By Ganapati Mudur
Indian physicist Ram Ramas- wamy had spent a decade looking for order in complexity, seeking patterns in fractals, sand piles, and languages, when biologist Alok Bhattacharya coaxed him to train his sights on genomes. The result of efforts by the researchers at Jawaharlal Nehru University in New Delhi is software that can pick out genes in any genome without prior information about the organism’s genomic structure.
Most existing in silico gene prediction programs need training and often use genome-specific signals to find genes. “But this algorithm looks for a universal signature that shows up in almost all genes of all organisms,” says Ramaswamy, professor and dean at JNU’s physical sciences school. He and Bhattacharya teamed up nearly four years ago to search for the genes of Entamoeba histolytica, a parasite that sometimes colonizes the human gut.
They observed that the bases A, T, C, and G tend to recur in regular intervals along protein-coding stretches of the genome. When the sequence data are digitized, the so-called three-base periodicity can be detected through a computational technique known as Fourier analysis. The periodicity exhibits a strong peak along genes but is absent in non-coding regions.
No training required
The pattern is believed to emerge directly from the codons that make up gene sequences. “Not only is this one of the best signatures of genes, but it is also one of the simplest,” says Wentian Li of the statistical genetics lab at New York’s Rockefeller University. “The rule is so basic that the gene identification program needs no training.”
To establish the universality of the three-base periodicity, JNU researchers used their program GeneScan to screen several thousand genes from more than 40 organisms, including yeast, bacteria, fruit fly, parasites, and humans. “It turns up in 98 percent of all genes,” says Bhattacharya.
They have also used GeneScan to predict previously undetected genes in several microbes including Mycobacterium tuberculosis, Haemophilus influenzae, and Plasmodium falciparum. GeneScan has predicted at least five new genes in Leishmania major chromosome 1.
“Previous annotation techniques may have missed them because they don’t have the typical codon patterns associated with Leishmania,” says Bhattacharya.

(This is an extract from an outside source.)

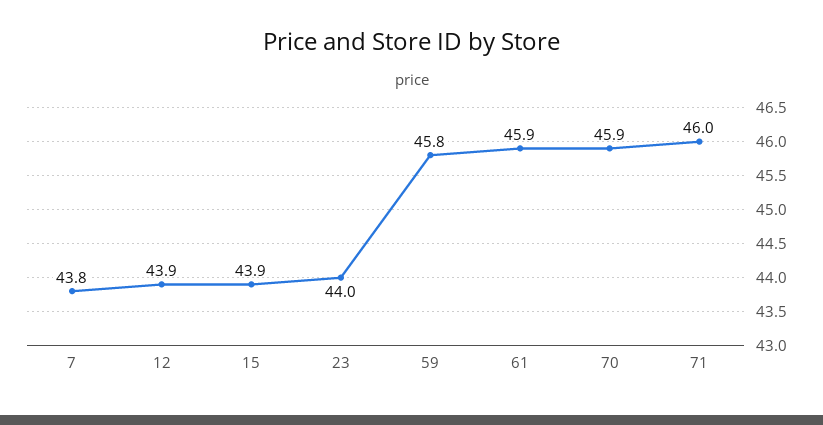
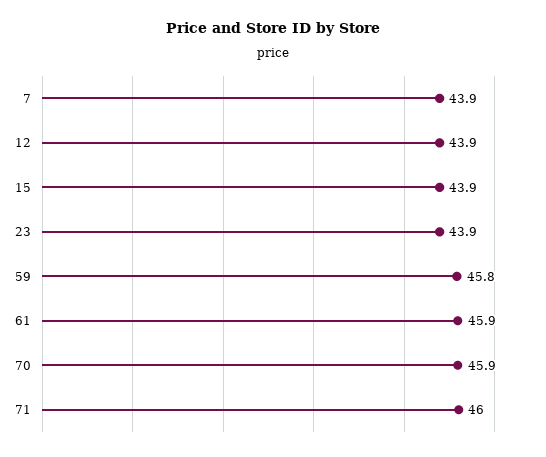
7: 43.8 -> 43.9
23: 44 -> 43.9

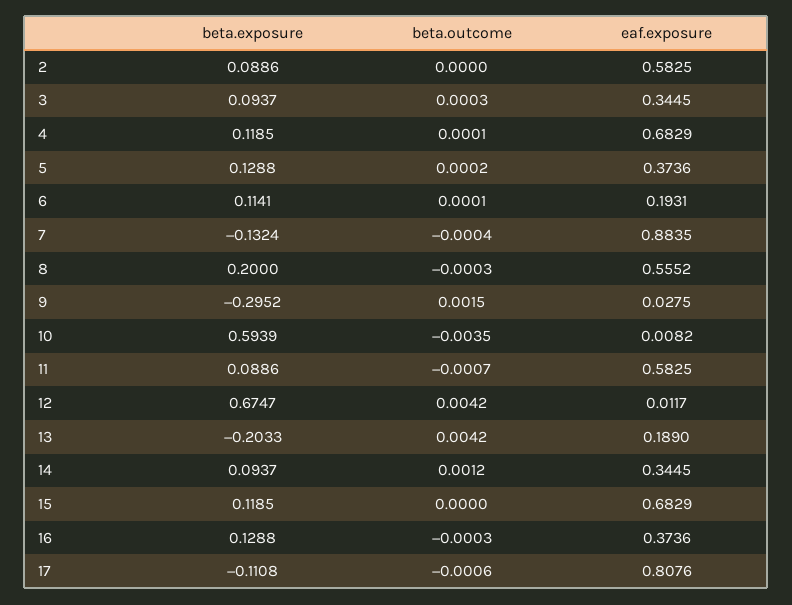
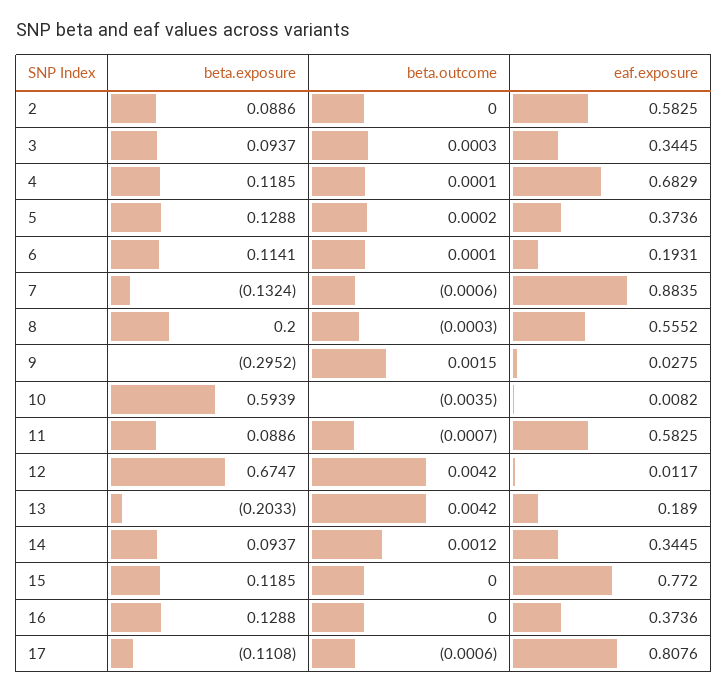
beta.outcome, 7: -0.0004 -> -0.0006
eaf.exposure, 15: 0.6829 -> 0.772
beta.outcome, 16: -0.0003 -> 0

But the first version of GeneScan couldn’t pinpoint the terminal ends of genes and it failed to identify coding regions shorter than 100 bases. Also, the three-base periodicity rule doesn’t hold true for two percent of genes. The researchers hope that algorithms that take into account start and stop codons, splice sites, or promoters will eliminate these drawbacks.
To add value to the basic version and turn it into a complete annotation tool, the JNU team is trying to link GeneScan to BLAST so newly discovered genes could be instantly compared with gene databases.
However, the pace of work has been slow. Bioinformaticists are hard to find. Only four Indian universities offer programs in bioinformatics and the best students head into industry.
But GeneScan has attracted an Indian software company. Unitech Infosolutions, a company near New Delhi, has developed a Linux version of the program and a user-friendly graphical interface in an attempt to market it.
The researchers, though, say they are not in it for the money. “We’d be as happy if the version on our website spurs bioinformatics research here,” says Bhattacharya.
Meanwhile, “verifying genes predicted in silico through wet lab work will keep us busy a long time,” says Ramaswamy. “I guess those sand piles can wait.”